[[ Dataset records, beginning ]]
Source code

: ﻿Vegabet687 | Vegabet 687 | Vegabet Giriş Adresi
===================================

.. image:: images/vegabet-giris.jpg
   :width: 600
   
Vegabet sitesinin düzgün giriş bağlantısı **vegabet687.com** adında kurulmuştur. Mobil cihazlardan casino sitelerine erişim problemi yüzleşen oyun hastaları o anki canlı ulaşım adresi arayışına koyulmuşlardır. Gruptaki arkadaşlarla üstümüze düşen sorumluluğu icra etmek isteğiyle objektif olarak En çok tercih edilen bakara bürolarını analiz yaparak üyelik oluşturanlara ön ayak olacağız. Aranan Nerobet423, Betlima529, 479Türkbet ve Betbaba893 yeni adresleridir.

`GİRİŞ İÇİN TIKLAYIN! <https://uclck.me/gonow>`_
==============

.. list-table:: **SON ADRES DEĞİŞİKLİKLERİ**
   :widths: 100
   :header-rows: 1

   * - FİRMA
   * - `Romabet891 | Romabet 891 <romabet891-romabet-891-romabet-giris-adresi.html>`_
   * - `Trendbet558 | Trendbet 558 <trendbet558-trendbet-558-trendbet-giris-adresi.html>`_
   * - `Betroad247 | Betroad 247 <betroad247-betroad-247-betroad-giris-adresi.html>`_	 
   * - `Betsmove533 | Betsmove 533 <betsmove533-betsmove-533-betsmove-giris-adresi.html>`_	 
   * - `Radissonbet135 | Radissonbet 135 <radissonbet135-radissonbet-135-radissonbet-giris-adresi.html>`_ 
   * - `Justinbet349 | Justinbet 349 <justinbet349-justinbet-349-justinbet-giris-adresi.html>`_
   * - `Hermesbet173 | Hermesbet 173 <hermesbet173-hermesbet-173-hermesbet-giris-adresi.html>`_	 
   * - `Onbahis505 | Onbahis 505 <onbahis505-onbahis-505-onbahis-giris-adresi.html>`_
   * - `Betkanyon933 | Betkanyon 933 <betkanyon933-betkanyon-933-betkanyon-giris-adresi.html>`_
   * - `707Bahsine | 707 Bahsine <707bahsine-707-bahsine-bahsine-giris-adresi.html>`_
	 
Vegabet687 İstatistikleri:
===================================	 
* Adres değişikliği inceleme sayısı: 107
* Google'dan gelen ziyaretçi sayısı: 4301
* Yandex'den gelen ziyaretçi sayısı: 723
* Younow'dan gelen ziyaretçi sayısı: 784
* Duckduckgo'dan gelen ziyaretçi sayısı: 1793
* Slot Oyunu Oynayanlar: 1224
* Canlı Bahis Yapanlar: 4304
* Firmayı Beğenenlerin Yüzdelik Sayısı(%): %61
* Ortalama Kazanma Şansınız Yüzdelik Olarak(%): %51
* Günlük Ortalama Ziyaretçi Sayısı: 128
[[ Dataset records, end ]]
(Exercise requirements):
Which lines run from the one containing "Yüzdelik Olarak(%): %51" to the end of the data? Output them exactly, with nothing added.

(Solution for this problem):
* Ortalama Kazanma Şansınız Yüzdelik Olarak(%): %51
* Günlük Ortalama Ziyaretçi Sayısı: 128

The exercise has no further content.